→ RECORDS SUPPLIED:
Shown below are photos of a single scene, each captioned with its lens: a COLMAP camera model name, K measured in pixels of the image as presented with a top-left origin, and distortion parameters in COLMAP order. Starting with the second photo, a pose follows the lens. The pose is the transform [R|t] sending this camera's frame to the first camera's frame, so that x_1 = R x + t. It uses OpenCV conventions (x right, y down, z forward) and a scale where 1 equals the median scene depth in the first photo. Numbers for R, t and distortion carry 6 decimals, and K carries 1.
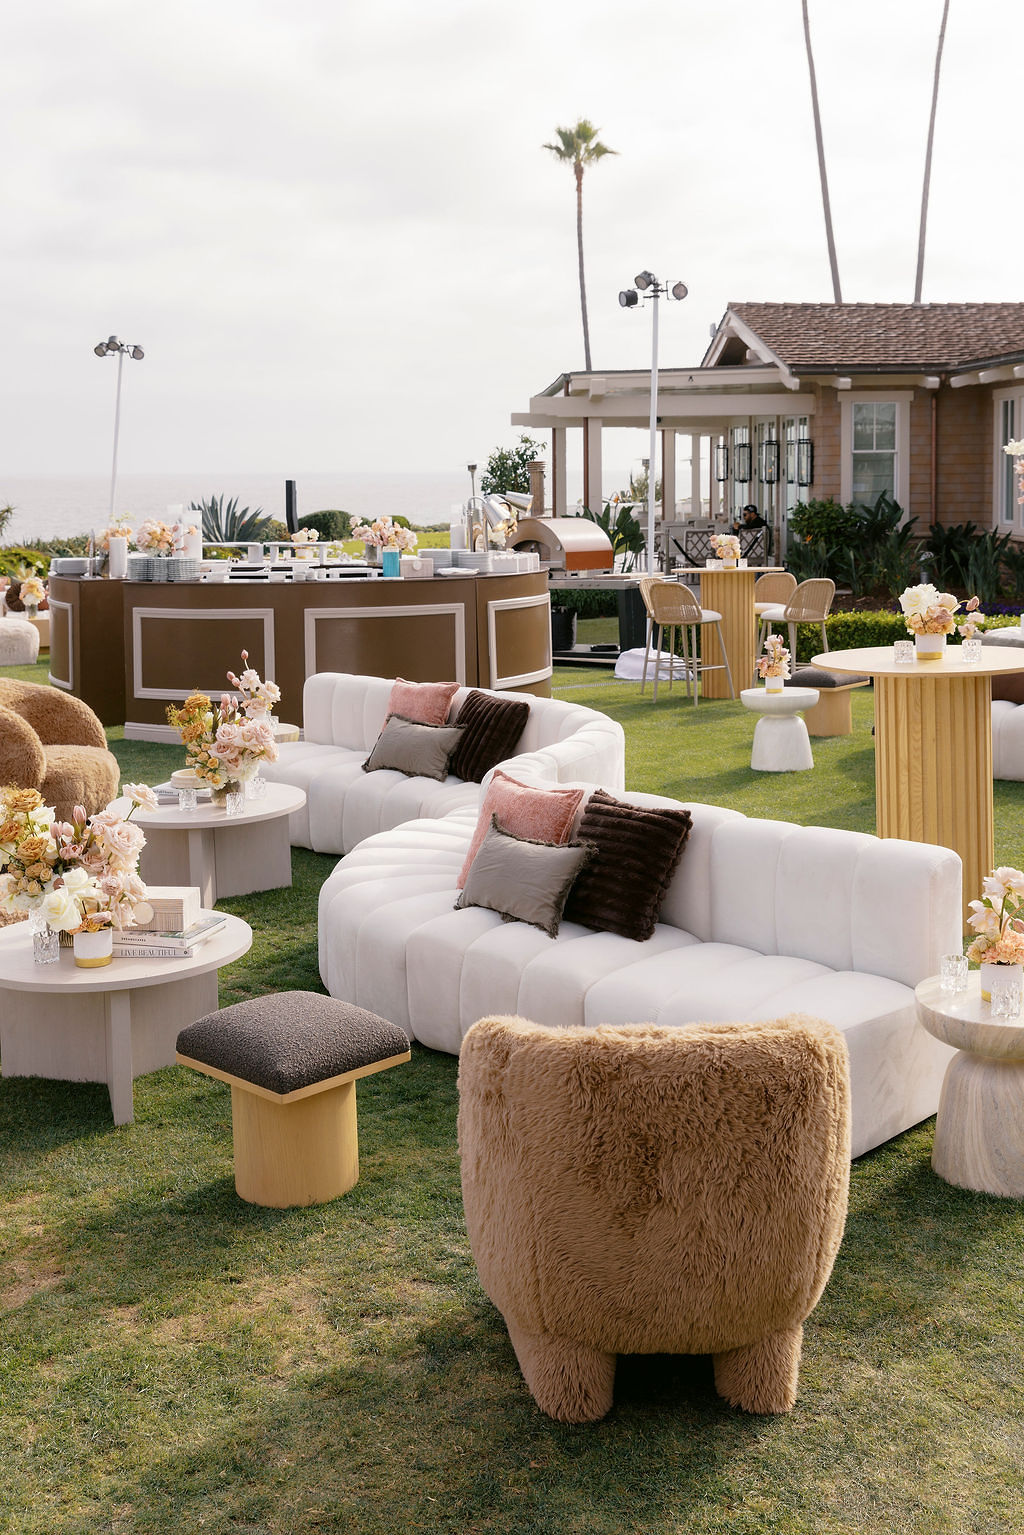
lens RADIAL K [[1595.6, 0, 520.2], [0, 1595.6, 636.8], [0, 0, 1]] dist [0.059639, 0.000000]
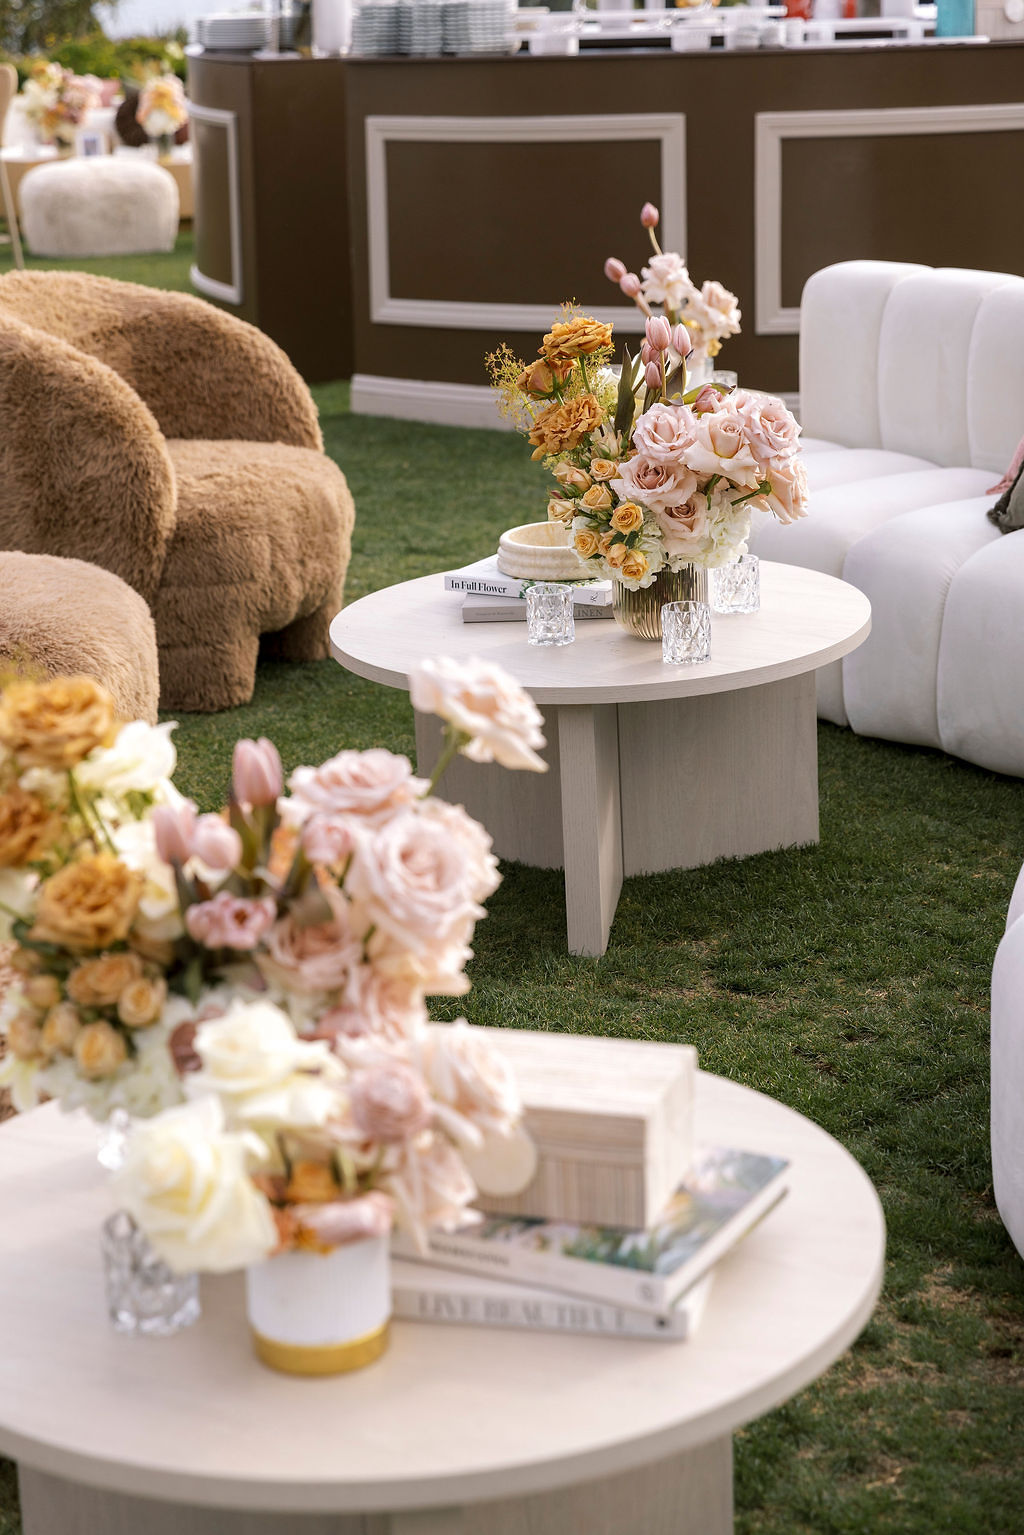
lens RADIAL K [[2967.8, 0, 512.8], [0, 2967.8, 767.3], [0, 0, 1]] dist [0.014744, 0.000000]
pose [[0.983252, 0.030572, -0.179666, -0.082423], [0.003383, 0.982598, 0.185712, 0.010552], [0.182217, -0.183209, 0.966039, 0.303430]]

...

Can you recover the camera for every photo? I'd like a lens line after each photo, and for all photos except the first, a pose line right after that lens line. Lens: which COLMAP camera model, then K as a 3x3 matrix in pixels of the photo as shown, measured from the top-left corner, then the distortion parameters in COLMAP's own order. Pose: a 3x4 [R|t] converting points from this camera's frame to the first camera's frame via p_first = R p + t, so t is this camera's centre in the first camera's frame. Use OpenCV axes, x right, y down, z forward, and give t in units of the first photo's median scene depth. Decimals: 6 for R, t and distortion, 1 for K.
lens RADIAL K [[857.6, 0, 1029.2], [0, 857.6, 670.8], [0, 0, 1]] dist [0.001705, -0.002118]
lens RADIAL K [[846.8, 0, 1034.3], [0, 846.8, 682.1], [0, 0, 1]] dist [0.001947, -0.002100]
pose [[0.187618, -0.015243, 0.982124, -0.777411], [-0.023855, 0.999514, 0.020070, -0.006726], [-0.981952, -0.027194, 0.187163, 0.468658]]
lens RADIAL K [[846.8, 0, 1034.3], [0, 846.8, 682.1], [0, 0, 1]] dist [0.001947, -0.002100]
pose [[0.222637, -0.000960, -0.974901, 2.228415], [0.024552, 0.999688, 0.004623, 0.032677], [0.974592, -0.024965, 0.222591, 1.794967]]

→ ACTIVITY: Set down verbatim every line from the one containing "Shown below are" through the one containing "dist [0.014744, 0.000000]", both included, leaving out the pictures.

→ THE COMPLETED TASK:
Shown below are photos of a single scene, each captioned with its lens: a COLMAP camera model name, K measured in pixels of the image as presented with a top-left origin, and distortion parameters in COLMAP order. Starting with the second photo, a pose follows the lens. The pose is the transform [R|t] sending this camera's frame to the first camera's frame, so that x_1 = R x + t. It uses OpenCV conventions (x right, y down, z forward) and a scale where 1 equals the median scene depth in the first photo. Numbers for R, t and distortion carry 6 decimals, and K carries 1.
lens RADIAL K [[1595.6, 0, 520.2], [0, 1595.6, 636.8], [0, 0, 1]] dist [0.059639, 0.000000]
lens RADIAL K [[2967.8, 0, 512.8], [0, 2967.8, 767.3], [0, 0, 1]] dist [0.014744, 0.000000]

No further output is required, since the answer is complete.